Ideally, your Shetland Sheepdog should weigh somewhere between 15 and 25 pounds. This is an average for the breed overall, so if your pup comes in slightly over, or slightly under this weight, don’t worry too much.
How to tell if my Shetland Sheepdog is overweight?
In surveys conducted by Pet Obesity Prevention since 2012, more than 55% of dogs are now classified as overweight or obese. This number has been steadily increasing from 52.5% in 2012, with the most recent numbers in 2018 being 55.8%.
That’s an increase of 3.3% in just six years, showing that dog obesity is a problem that is only getting worse over time.
We’ve created an easy-to-use dog calorie calculator to give a pretty good idea of how many calories your dog needs to maintain energy requirements (or MER).
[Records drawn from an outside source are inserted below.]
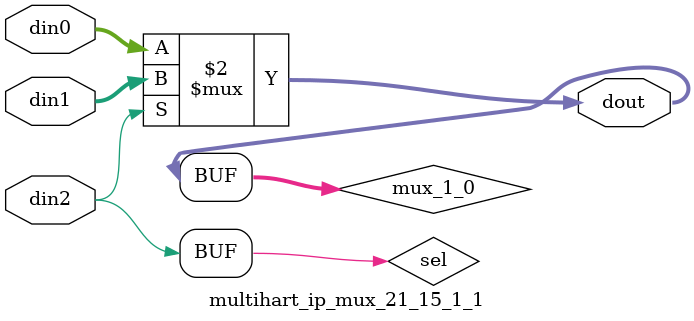
<source format=v>

`timescale 1ns/1ps

module multihart_ip_mux_21_15_1_1 #(
parameter
    ID                = 0,
    NUM_STAGE         = 1,
    din0_WIDTH       = 32,
    din1_WIDTH       = 32,
    din2_WIDTH         = 32,
    dout_WIDTH            = 32
)(
    input  [14 : 0]     din0,
    input  [14 : 0]     din1,
    input  [0 : 0]    din2,
    output [14 : 0]   dout);

// puts internal signals
wire [0 : 0]     sel;
// level 1 signals
wire [14 : 0]         mux_1_0;

assign sel = din2;

// Generate level 1 logic
assign mux_1_0 = (sel[0] == 0)? din0 : din1;

// output logic
assign dout = mux_1_0;

endmodule

</source>
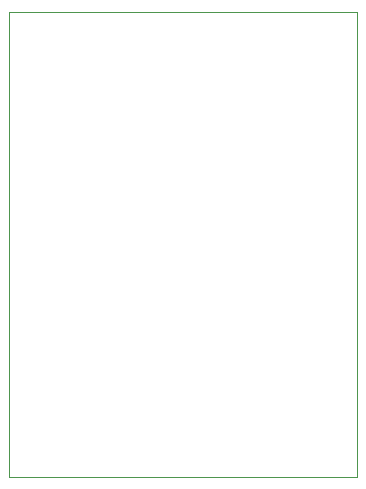
<source format=gm1>
G04 #@! TF.GenerationSoftware,KiCad,Pcbnew,(5.1.5)-3*
G04 #@! TF.CreationDate,2020-02-07T15:38:24-08:00*
G04 #@! TF.ProjectId,pcb,7063622e-6b69-4636-9164-5f7063625858,v1.1*
G04 #@! TF.SameCoordinates,Original*
G04 #@! TF.FileFunction,Profile,NP*
%FSLAX46Y46*%
G04 Gerber Fmt 4.6, Leading zero omitted, Abs format (unit mm)*
G04 Created by KiCad (PCBNEW (5.1.5)-3) date 2020-02-07 15:38:24*
%MOMM*%
%LPD*%
G04 APERTURE LIST*
%ADD10C,0.050000*%
G04 APERTURE END LIST*
D10*
X127000000Y-127000000D02*
X156464000Y-127000000D01*
X156464000Y-127000000D02*
X156464000Y-87630000D01*
X127000000Y-87630000D02*
X156464000Y-87630000D01*
X127000000Y-127000000D02*
X127000000Y-87630000D01*
M02*

</source>
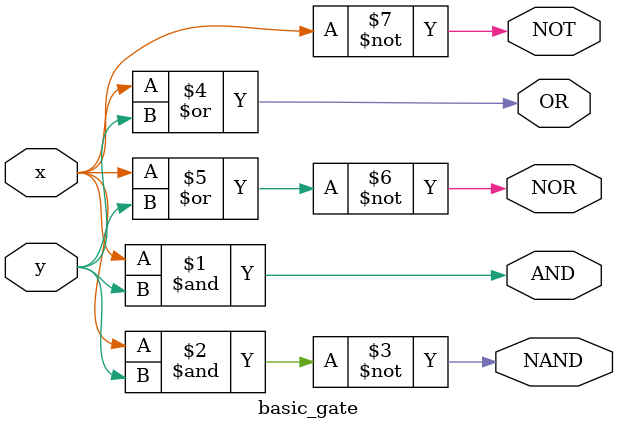
<source format=v>
module basic_gate(
 	input x,y,
 	output AND,OR,NAND,NOR,NOT);

	and  g1 (AND,x,y);
	nand g2 (NAND,x,y);
	or   g3 (OR,x,y);
	nor  g4 (NOR,x,y);
	not  g5 (NOT,x);

endmodule

</source>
Keep your dog happy and healthy, and be sure to regularly check the weight of your dog to ensure a long and healthy life.
What is the life expectancy of a Shetland Sheepdog?
The average life expectancy for a Shetland Sheepdog is 12 to 14 years, although don’t be surprised if your dog lives longer!
It’s not uncommon to fall outside of this age range, mainly due to health and medical conditions. So keep your dog happy and healthy, ensure your dog’s weight is kept within the ideal range, with plenty of exercise and playtime to keep his mind and body healthy, helping to extend his life!